Much has been said about revitalizing the “working waterfront” in Greenport. But what some people seem to be focusing on is trying to resurrect the commercial fishing industry that because of logistic, politics and regulations unfortunately will never be what it once was.

Perhaps we should look to the waterfront and surrounding water with an eye toward commercial recreational fishing and the recreational boating industry.

Boat dealers, chandleries, detailers, mechanics, logically follow a larger boating population. Increasing the number of seasonal moorings and maybe relaxing some rules for new or established marinas to accommodate more seasonal boaters might be a way to increase the long term, as opposed to transient, boating population. The support business would eventually follow.

Also, relax outdated rules at the railroad dock to encourage new charter and party boats to come and make Greenport their home port.

John Saladino


We’re all still here

Being a born-again atheist, I greeted the news of the promised rapture with glee.

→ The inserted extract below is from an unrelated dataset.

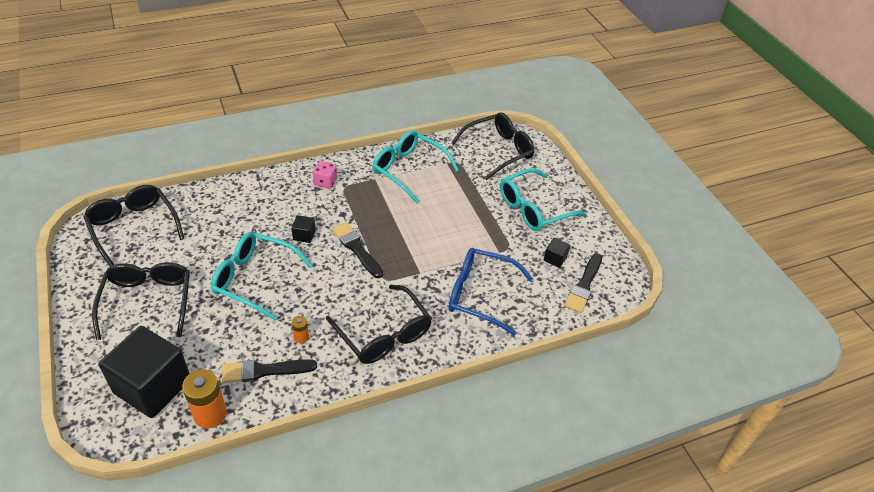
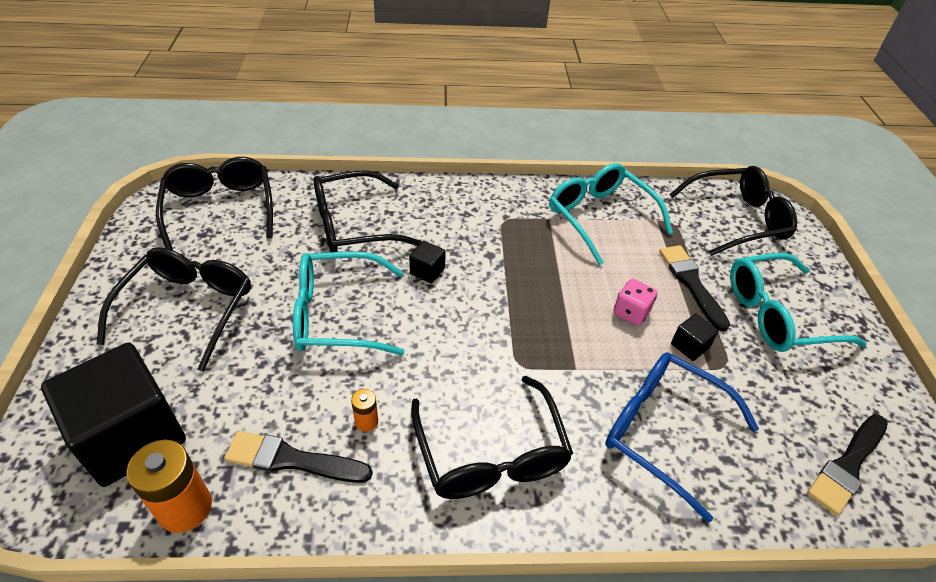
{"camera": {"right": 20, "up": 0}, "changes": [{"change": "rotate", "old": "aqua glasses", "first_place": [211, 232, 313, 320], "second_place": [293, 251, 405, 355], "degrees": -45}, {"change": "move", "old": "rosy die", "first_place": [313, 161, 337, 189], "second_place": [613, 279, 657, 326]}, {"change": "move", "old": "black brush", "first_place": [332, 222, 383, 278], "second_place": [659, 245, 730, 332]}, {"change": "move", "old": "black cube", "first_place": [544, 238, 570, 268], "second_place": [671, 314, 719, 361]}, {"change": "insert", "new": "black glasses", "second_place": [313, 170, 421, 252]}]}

Christian evangelist Harold Camping outdid Santa Claus in checking his Bible more than twice and assured me that all god’s chillun’ were going to that heavenly great reward. And us sinners — even our soulless pets — were stuck here on old terra inferna.

Why was I happy? You might rightfully ask. If you can imagine Greenport in the summer without the tourists, you know the answer.

When I awoke on Sunday morning and looked out the window, I sadly realized that I would still be sharing this overcrowded planet as before.

And that, to my dismay, meant I would be forever destined to read even more letters published in The Suffolk Times written by John Copertino.

What a bummer.

Michael Edelson


Look it up

Before more folks enter the debate on alternative lifestyles, they need to read Genesis, chapter 19.

Paul Hunter


Plan for a tornado

With the recent violent tornadoes across the country, are Southold Town residents and Southold Town prepared for handling a tornado?

We have just set up a small shelter in our basement, and purchased a weather radio so we are prepared. There are no weather warnings on Cablevision for approaching storms of any type, unless you’re on a major network like ABC or the Weather Channel. No sirens to alert the residents of an upcoming tornado.

People need to be prepared for how they would handle our town getting hit with a tornado. I have recently written a letter to Scott Russell and asked what preparations the town has in place.

We have preparations in the Town of Southold for a hurricane and a snow storm. We need a plan for a possible tornado.